Cette sociologue constate toutefois une évolution, surtout dans les nouvelles générations, proches de la retraite. « On remarque que les personnes cherchent autre chose, elles veulent une citoyenneté plus active dans leur quartier ou leur ville et réclament un changement dans le regard porté sur les aînés. Elles réclament surtout, avec insistance, qu’on les traite en égales, non pas comme des aînés qu’il faut respecter, mais comme des personnes à part entière ».

Je suis âgé, et alors ?

L’âgisme opère à plusieurs niveaux, y compris au niveau micro. Comme ces commentaires apparemment anodins qui se glissent innocemment dans les conversations quotidiennes. Chaque fois que l’on dit « ça te rajeunit », on fait passer le sempiternel message : ce qui est « jeune » est bon et désirable.

« C’est ce que j’appelle des "microâgismes", parce que c’est exactement comme ce qui arrive avec le machisme. Avec ces microactions, on impose une idéologie oppressive. Ce sont des microviolences qui portent à conséquence sur la santé et la confiance en soi », assure Francisco Olavarría, directeur de la revue QMayor, dédiée aux seniors.

Penser que quelqu’un s’habille de manière déplacée pour son âge, qu’il est trop âgé pour faire certaines choses, lui parler comme on le ferait à un enfant. « Cela arrive souvent dans le secteur de la santé, où les personnes sont infantilisées et sous-estimées. J’ai entendu qu’on disait à mon père qu’il était un peu patraque. C’est infantilisant car il est vraiment malade », s’indigne Olavarría.

Tous ces commentaires qui peuvent paraître inoffensifs tendent à renforcer le « paradoxe de l’âge ». Le moyen le plus efficace d’y mettre fin, c’est le contact, l’interaction, mais aujourd’hui plus que jamais, c’est à peine si l’on ose le mélange de générations.

Nous vivons dans une société où l’âge est un facteur discriminant, avec des espaces pour les jeunes et des espaces pour les seniors, toujours placés dos à dos.
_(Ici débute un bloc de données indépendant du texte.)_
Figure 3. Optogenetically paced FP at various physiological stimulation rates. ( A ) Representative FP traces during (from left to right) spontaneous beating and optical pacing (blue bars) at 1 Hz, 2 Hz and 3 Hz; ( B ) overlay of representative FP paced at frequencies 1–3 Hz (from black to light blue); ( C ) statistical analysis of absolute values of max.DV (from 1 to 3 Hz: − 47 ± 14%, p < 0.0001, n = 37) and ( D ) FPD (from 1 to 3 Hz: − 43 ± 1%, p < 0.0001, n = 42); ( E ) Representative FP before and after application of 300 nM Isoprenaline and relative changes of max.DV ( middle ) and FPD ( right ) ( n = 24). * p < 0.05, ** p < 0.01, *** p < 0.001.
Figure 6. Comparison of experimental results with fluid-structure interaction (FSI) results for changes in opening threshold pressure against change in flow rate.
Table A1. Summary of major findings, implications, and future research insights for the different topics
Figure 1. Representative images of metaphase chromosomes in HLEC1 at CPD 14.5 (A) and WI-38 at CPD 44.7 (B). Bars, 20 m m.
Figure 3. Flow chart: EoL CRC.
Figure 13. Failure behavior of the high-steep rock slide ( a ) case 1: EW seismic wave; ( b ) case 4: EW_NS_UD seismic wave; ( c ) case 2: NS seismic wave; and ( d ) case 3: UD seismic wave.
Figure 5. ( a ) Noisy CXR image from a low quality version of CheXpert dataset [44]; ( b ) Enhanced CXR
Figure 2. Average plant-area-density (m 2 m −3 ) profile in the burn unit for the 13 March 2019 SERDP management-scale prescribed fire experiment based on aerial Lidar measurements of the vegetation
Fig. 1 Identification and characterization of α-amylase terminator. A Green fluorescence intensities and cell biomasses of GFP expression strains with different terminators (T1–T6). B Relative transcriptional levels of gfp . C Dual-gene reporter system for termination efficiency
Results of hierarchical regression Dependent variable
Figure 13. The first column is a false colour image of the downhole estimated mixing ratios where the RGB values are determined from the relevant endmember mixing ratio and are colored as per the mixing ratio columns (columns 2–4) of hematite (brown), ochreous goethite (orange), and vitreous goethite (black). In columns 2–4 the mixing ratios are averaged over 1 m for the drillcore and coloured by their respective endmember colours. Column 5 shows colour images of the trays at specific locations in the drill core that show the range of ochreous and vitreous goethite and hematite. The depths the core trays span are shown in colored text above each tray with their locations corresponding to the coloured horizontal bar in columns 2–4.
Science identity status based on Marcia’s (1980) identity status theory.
« La société est diversifiée, mais non intergénérationnelle. Les générations doivent non seulement être en contact, mais surtout participer ensemble, avoir une influence réciproque », explique Eleonora Barone, directrice de mYmO, un laboratoire d’innovation sociale qui encourage le dialogue entre les générations, dans le cadre de la société comme des entreprises. « Il ne s’agit pas de rassembler les personnes sans raison, mais de regrouper des individus ayant des objectifs et des intérêts communs, quel que soit leur âge ». Ce que corrobore la sociologue Elena del Barrio, lorsqu’elle soutient qu’il faut « moins de centres pour personnes âgées et plus de centres communautaires ».

« Moi je déclare toujours aux jeunes : c’est vous qui vous retrouvez là où on est maintenant. Et si vous ne nous soutenez pas, vous en verrez des vertes et des pas mûres », assure Paca Tricio. « Mais cela va changer. Nous sommes en train de parcourir le même chemin suivi par les revendications des femmes ». D’aucuns voient d’ailleurs la lutte contre l’âgisme comme le nouveau #Metoo. Peut-être la prochaine révolution sociale sera-t-elle celle des aînés. Puis Paca corrige : « Elle l’est déjà ».

Cet article a été traduit de l'espagnol.